«А что очень даже симпатичная…» — к лицу старшины прилил жар от воспоминаний о вчерашних случайных и не совсем прикосновениях.
— Привет! Давно ждешь?
— Привет! Я почему-то боялась, что ты не придешь. Как тебе идет форма…
Обменявшись ещё несколькими комплиментами, они двинулись к цели своей встречи.
Попавшаяся по дороге чайная была очень кстати. Молодые люди смогли погреться и просмотреть имеющиеся у девушки бумаги…
В тридцатом году учитель истории Ицхак Пинсон получил кредит и построил маленький домик… Убывая в ссылку Керен, мама Людмилы, постаралась сохранить все документы, надеясь на возвращение.
И вот теперь документы были, но живущие в их доме, где сохранилась даже мебель, не хотели даже разговаривать. Ссылаясь на то, что дом получен по всем правилам от властей, как пустующий.

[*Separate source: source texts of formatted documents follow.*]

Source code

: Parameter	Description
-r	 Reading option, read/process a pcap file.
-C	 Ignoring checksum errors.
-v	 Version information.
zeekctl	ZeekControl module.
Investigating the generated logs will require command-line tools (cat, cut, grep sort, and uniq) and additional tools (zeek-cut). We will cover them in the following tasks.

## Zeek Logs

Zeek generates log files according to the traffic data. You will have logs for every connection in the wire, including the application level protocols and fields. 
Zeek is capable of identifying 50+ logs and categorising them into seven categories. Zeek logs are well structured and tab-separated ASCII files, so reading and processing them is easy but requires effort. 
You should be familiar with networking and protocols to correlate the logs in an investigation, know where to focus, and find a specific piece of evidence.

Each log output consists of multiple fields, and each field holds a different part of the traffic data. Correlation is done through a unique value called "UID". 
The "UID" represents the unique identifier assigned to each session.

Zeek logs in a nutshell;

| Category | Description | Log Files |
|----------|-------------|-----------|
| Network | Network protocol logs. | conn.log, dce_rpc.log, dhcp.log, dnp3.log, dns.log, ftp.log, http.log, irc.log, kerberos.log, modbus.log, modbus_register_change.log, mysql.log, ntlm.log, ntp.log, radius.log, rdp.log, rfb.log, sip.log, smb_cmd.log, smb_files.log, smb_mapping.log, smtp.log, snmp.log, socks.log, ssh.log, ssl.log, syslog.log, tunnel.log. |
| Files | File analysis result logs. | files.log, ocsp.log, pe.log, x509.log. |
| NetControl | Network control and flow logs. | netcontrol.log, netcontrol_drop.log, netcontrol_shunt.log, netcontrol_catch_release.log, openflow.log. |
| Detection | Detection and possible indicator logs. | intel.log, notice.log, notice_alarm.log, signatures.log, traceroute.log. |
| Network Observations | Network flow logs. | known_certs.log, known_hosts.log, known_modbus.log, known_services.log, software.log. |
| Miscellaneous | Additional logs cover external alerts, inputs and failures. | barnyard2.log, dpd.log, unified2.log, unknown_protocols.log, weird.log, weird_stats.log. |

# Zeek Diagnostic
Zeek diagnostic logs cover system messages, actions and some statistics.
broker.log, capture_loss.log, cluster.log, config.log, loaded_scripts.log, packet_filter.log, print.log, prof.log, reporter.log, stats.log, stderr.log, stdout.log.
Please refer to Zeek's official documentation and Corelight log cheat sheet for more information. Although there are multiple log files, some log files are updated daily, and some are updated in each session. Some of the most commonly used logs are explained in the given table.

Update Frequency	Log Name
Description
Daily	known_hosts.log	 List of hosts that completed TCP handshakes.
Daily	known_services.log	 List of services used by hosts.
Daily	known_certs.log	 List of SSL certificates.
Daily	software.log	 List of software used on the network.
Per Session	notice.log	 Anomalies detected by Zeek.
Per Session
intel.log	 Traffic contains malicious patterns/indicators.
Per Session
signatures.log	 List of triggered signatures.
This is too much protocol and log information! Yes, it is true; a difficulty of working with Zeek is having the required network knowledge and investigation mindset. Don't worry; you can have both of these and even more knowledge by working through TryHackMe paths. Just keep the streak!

Оставив новую знакомую в тепле чайной, милиционер пошел по соседним с нужным домом участкам, якобы проверяя наличие непрописанных.
Практически все были люди новые. Приехавшие либо во время оккупации, либо после освобождения.
Подтверждая право владения, ему четырежды показывали какие-то бумаги то ли «крайс», то ли ещё какой «командатур».
Раздражение Генриха скачком перерастало в темный холодный гнев. Он уже знал за собой это состояние.
«Твари! Твари! Твари!» — билось в голове с частотой пульса. «На нас, евреев, вешают всю гадость и зло этого мира, обвиняют в жадности и сквалыжности! А сами, чистенькие и благородные, пользуясь моментом, прихватывают нажитое честным тяжелым трудом! Твари!!!»
… В доме, принадлежавшем Пинсонам, жила мать с двумя детьми: мальчиками лет восьми и десяти.
Распоряжение «командатур» его даже не удивило.
— Где ваш муж, на которого выписан документ? — от «добрых» людей он уже знал где, но уж очень ему хотелось услышать, увидеть «невинность». Хозяйка, узнав девушку, изливала неприкрытую ненависть.
— Прапау падчас вайны, я нават не ведаю, дзе ён…
— Не знаешь, сука, а я знаю. Напомнить? В сорок четвертом, в августе он добровольно, падла, добровольно — вступил в Тридцатую гренадерскую дивизию СС «Вайсрутения» и ты сама, сама, курва подстилочная, выла когда его провожала во Францию!!! Что молчишь паскуда? Думала, получила от фашистов тридцать серебренников и всё будет шито-крыто? А вот огородный овощ тебе во всю твою шкурную харю! Есть Советская власть! И тебе придется за это ответить!
От избытка чувств, раздражения и злости Генрих всадил в потолок короткую очередь.
— Два часа. Два часа на сборы. И не дай Бог тебе взять чужое имущество! С чем пришла, с тем и убирайся!
Обе женщины были напуганы столь явным проявлением ненависти до полуобморочного состояния.